# WM.com site connecting difficulties



## sue1947 (Jan 3, 2016)

I haven't been able to connect to the worldmarktheclub site since Christmas on either my apple laptop or my mother's Apple computer both using Safari.  When I contacted the web support people, I got a ridiculous answer back from Owner Cares/Services saying they only program for Explorer and Google Chrome.  In other words, their programmers are incompetent.   

Others are reporting similar issues using other browsers and are getting the same brush-off.  If you are having connecting difficulties, please call in to report it.  Perhaps more traffic will push them to actually hire a competent programmer to fix the problem.  

Sue


----------



## drguy (Jan 3, 2016)

No problems for me connecting with my MacBook and Safari.  I got right in with no delays.
Works with my iPhone as well.
Good luck!


----------



## Marathoner (Jan 4, 2016)

I tried to book a reservation on bonus time today and the WM website reported an error. I called in and the WM rep couldn't book it on his computer either.  He raised an IT ticket and said that IT will start looking at the problem within 10 minutes of the ticket being raised.
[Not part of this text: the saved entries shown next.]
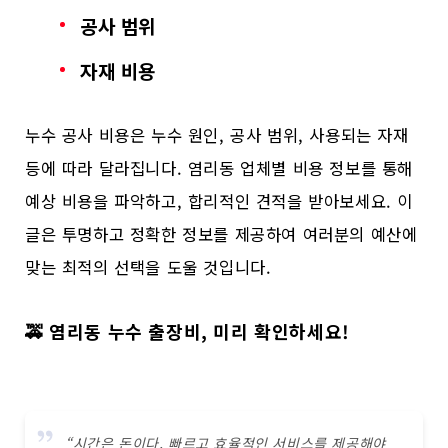
공사 범위
자재 비용
누수 공사 비용은 누수 원인, 공사 범위, 사용되는 자재
등에 따라 달라집니다. 염리동 업체별 비용 정보를 통해
예상 비용을 파악하고, 합리적인 견적을 받아보세요. 이
글은 투명하고 정확한 정보를 제공하여 여러분의 예산에
맞는 최적의 선택을 도울 것입니다.
🚕 염리동 누수 출장비, 미리 확인하세요!
“시간은 돈이다. 빠르고 효율적인 서비스를 제공해야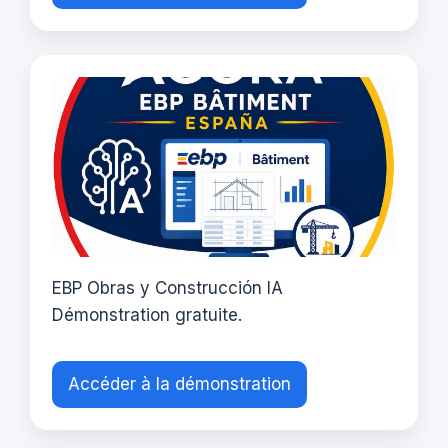
EBP Obras y Construcción IA
Démonstration gratuite.
Accéder à la démonstration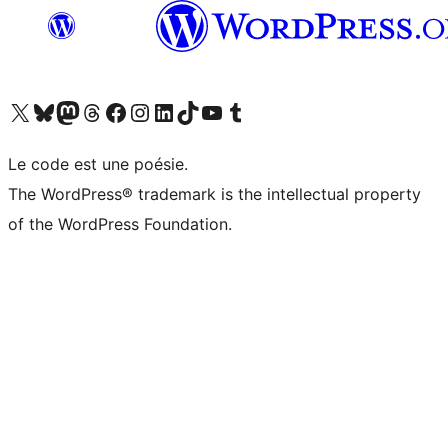
Visitez notre compte X (précédemment Twitter)
Visiter notre compte Bluesky
Visiter notre compte Mastodon
Visiter notre compte Threads
Consulter notre compte Facebook
Consulter notre compte Instagram
Consulter notre compte LinkedIn
Visiter notre compte TokTok
Visiter notre chaîne YouTube
Visiter notre compte Tumblr
Le code est une poésie.
The WordPress® trademark is the intellectual property
of the WordPress Foundation.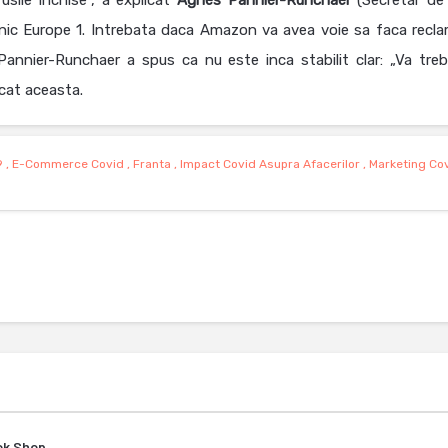
sile inchise”, a explicat
Agnes Pannier-Runchaer
(Secretar de
onic Europe 1. Intrebata daca Amazon va avea voie sa faca recla
Pannier-Runchaer a spus ca nu este inca stabilit clar: „Va treb
icat aceasta.
9
,
E-Commerce Covid
,
Franta
,
Impact Covid Asupra Afacerilor
,
Marketing Co
Tok Shop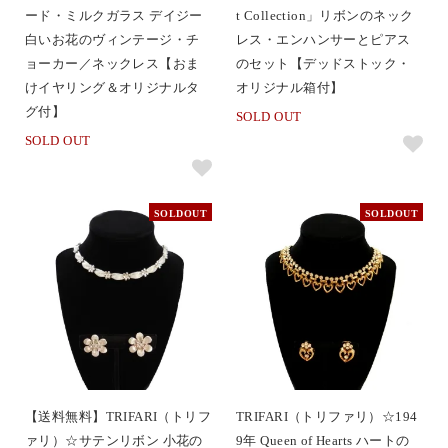
ード・ミルクガラス デイジー
t Collection」リボンのネック
白いお花のヴィンテージ・チ
レス・エンハンサーとピアス
ョーカー／ネックレス【おま
のセット【デッドストック・
けイヤリング＆オリジナルタ
オリジナル箱付】
グ付】
SOLD OUT
SOLD OUT
SOLDOUT
SOLDOUT
【送料無料】TRIFARI（トリフ
TRIFARI（トリファリ）☆194
ァリ）☆サテンリボン 小花の
9年 Queen of Hearts ハートの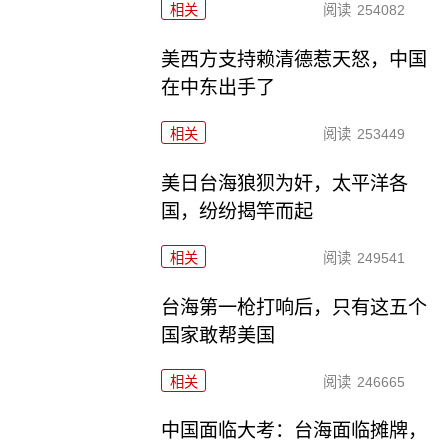
相关
阅读
254082
美西方支持赖清德惹天怒，中国
在中东出手了
相关
阅读
253449
美日台海狼狈为奸，太平洋各
国，纷纷揭竿而起
相关
阅读
249541
台海第一枪打响后，只有这五个
国家敢帮美国
相关
阅读
246665
中国面临大考：台海面临摊牌，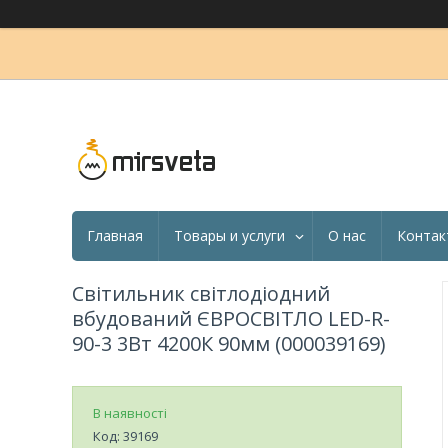
Главная
Товары и услуги
О нас
Контак
Світильник світлодіодний
вбудований ЄВРОСВІТЛО LED-R-
90-3 3Вт 4200К 90мм (000039169)
В наявності
Код:
39169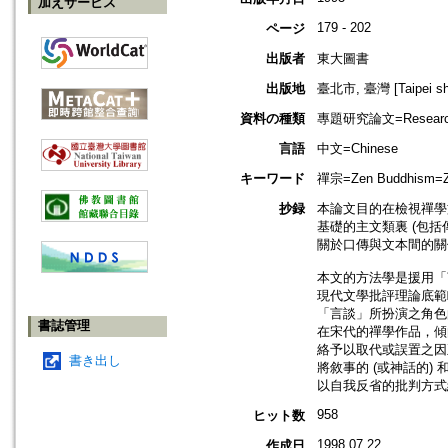
加えサービス
179 - 202
ページ
出版者
東大圖書
出版地
臺北市, 臺灣 [Taipei shi
資料の種類
專題研究論文=Research
言語
中文=Chinese
キーワード
禪宗=Zen Buddhism=
抄録
本論文目的在檢視禪學
基礎的主文類裏 (包
關於口傳與文本間的關
本文的方法學是援用「
現代文學批評理論底範
「言談」所扮演之角色
書誌管理
在宋代的禪學作品，傾
絡予以取代或誤置之因
書き出し
將敘事的 (或神話的) 
以自我反省的批判方式
958
ヒット数
1998.07.22
作成日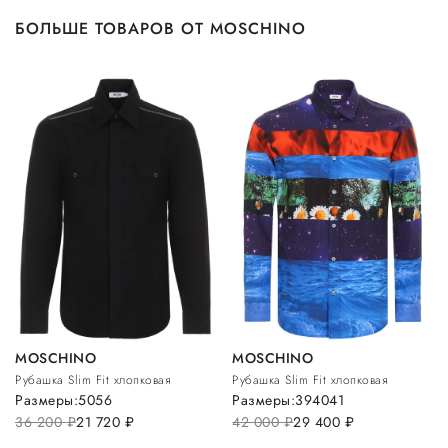
БОЛЬШЕ ТОВАРОВ ОТ MOSCHINO
MOSCHINO
MOSCHINO
Рубашка Slim Fit хлопковая
Рубашка Slim Fit хлопковая
Размеры:
50
56
Размеры:
39
40
41
36 200
руб.
21 720
руб.
42 000
руб.
29 400
руб.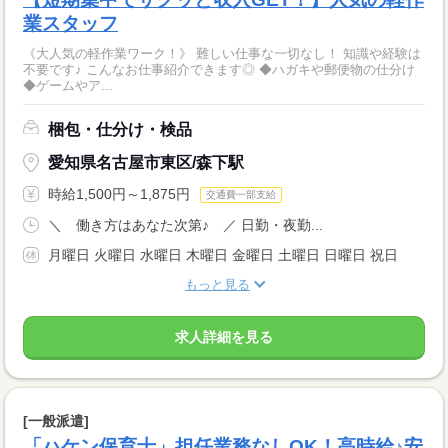
業スタッフ
《大人気の軽作業ワーク！》 難しい仕事な一切なし！ 知識や経験は
不要です♪ こんなお仕事紹介できます◎ ◆ハガキや郵便物の仕分け
◆ゲームやア...
梱包・仕分け・検品
愛知県名古屋市東区/森下駅
時給1,500円～1,875円
交通費一部支給
＼ 働き方はあなた次第♪ ／ 日勤・夜勤...
月曜日 火曜日 水曜日 木曜日 金曜日 土曜日 日曜日 祝日
もっと見る
求人詳細を見る
[一般派遣]
「ハケン保育士」担任業務なしOK！高時給♪安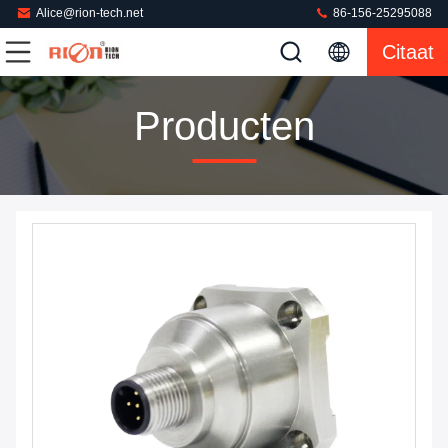
Alice@rion-tech.net
86-156-25295088
Citaat
Producten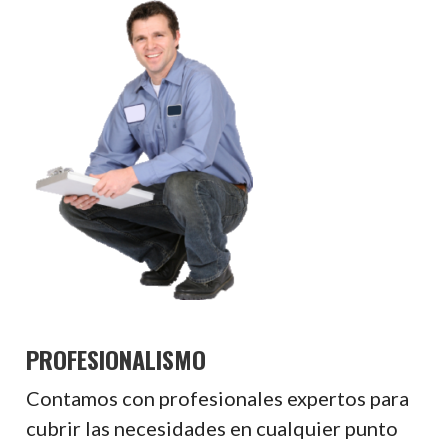
PROFESIONALISMO
Contamos con profesionales expertos para
cubrir las necesidades en cualquier punto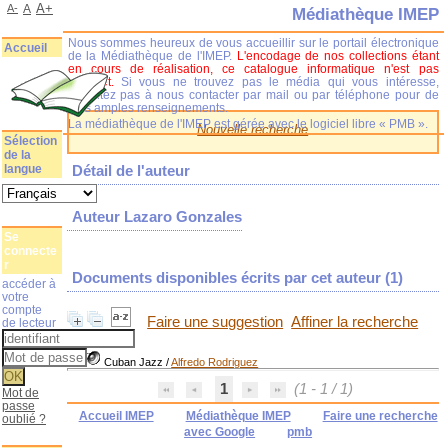
A+
A-
A
Médiathèque IMEP
Nous sommes heureux de vous accueillir sur le portail électronique
Accueil
de la Médiathèque de l'IMEP.
L'encodage de nos collections étant
en cours de réalisation, ce catalogue informatique n'est pas
complet.
Si vous ne trouvez pas le média qui vous intéresse,
n'hésitez pas à nous contacter par mail ou par téléphone pour de
plus amples renseignements.
La médiathèque de l'IMEP est gérée avec le logiciel libre « PMB ».
Nouvelle recherche
Sélection
de la
langue
Détail de l'auteur
Auteur Lazaro Gonzales
Se
connecte
r
Documents disponibles écrits par cet auteur (
1
)
accéder à
votre
compte
Faire une suggestion
Affiner la recherche
de lecteur
Cuban Jazz
/
Alfredo Rodriguez
1
(1 - 1 / 1)
Mot de
passe
Accueil IMEP
Médiathèque IMEP
Faire une recherche
oublié ?
avec Google
pmb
So, my conclusion is that they are having IT issues.  But I think you will need to  figure out a way for them to duplicate your problem.  Something like a browser issue can be caused by so many factors that it will likely not get any attention unless a large number of people call in.


----------



## JohnPaul (Mar 12, 2016)

*I had to use Chrome*

I have also been unable to get to WorldmarkTheClub.com via Safari for some time now.  I had to install Chrome which works fine.

My husband's Mac seems to work fine with Safari for Worldmark.


----------